Shelter Island’s external auditors from Albrecht Viggiano Zurek & Co. gave the town a clean bill of health after reviewing its 2013 financials.

“The Town Board is very pro-active in addressing concerns that we have,” AVZ’s Jeffrey Davoli said.

But he and his colleague, Kevin Tyburski, offered two areas of caution — one of which, the general fund balance, could affect budgeting for 2015. Most municipalities maintain an unassigned fund balance of between 10 to 20 percent of their overall budget to address unforeseen needs.

Shelter Island’s unassigned fund balance was at $679,000, just under 10 percent at the end of 2013, Mr.

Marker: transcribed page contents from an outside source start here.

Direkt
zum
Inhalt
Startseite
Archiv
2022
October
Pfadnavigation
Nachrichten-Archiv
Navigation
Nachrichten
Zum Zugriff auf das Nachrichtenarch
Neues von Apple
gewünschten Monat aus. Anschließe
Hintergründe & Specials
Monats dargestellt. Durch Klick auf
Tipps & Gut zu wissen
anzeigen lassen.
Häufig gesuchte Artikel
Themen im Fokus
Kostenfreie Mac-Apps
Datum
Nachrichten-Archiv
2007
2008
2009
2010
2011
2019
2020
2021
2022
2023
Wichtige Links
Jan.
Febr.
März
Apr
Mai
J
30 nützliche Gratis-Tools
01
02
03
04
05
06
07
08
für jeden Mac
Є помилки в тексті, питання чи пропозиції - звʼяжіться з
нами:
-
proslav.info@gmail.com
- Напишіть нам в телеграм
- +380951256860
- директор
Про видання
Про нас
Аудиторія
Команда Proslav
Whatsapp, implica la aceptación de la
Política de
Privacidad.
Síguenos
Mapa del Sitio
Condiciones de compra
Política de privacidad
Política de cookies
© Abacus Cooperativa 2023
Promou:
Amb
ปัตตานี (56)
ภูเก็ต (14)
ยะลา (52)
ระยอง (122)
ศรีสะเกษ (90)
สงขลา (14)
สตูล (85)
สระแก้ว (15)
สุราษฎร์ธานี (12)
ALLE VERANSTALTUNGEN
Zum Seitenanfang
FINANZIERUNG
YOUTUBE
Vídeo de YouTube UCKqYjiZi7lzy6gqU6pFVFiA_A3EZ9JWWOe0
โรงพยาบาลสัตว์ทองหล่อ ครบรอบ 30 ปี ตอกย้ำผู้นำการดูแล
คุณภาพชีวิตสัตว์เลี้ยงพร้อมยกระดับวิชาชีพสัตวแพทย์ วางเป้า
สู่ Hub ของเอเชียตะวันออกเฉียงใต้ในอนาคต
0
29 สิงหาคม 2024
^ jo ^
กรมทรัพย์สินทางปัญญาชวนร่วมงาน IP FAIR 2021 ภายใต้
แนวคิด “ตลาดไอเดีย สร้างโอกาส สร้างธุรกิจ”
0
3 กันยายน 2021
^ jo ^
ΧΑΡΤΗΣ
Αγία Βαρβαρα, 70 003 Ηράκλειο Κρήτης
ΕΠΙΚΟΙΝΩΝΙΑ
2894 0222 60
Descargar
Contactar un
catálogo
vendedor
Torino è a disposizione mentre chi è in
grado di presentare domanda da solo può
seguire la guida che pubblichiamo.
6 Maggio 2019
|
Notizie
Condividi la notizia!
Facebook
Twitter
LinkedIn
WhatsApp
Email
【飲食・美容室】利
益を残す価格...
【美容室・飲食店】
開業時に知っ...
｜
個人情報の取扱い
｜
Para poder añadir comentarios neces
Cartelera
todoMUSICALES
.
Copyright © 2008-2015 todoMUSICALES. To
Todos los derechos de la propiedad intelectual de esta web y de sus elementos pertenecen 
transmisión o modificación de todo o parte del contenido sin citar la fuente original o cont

Davoli said. It has been dropping year to year as the Town Board has dipped into it to close a budget gap without having to add more to property taxes at a time, they’ve said, when money remains tight for many Islanders.

The proposed budget submitted by Supervisor Jim Dougherty called for adding $370,000 in fund balance to cover the 2015 spending plan and that’s something Councilman Ed Brown has questioned.

The other issue for the auditors is the town’s not fully funding the state retirement system for its employees. The state is asking for $8.6 million. That number has grown since the 2012 financials were audited by about $1.5 million.

However, other municipalities have also not been funding the state retirement system, Supervisor Jim Dougherty said.

“We look like pikers” compared with larger towns like Southold, he said.

Not so, said Southold Supervisor Scott Russell.

“We pay every dollar that’s asked for by New York State,” he said.

Retirement system payments are calculated on a complicated formula and vary from year to year, partially affected by the rate of return the state realizes on investments. After the 2008 recession, resulting low returns resulted in higher estimates of what it would take for municipalities to make the obligation viable.

But with market recovery in the last couple of years, that figure is likely to fluctuate and reduce that obligation.

And, of course, everyone doesn’t opt for retirement at the same time, so what’s necessary is to have enough funds to cover obligations for employees already retired, and those who will retire that year.

A combination of a slow recovery from the 2008 crash and the state-imposed 2 percent tax cap has forced municipalities to cut amounts to the retirement system and also to look to negotiate with unions to reduce obligations for future retirees.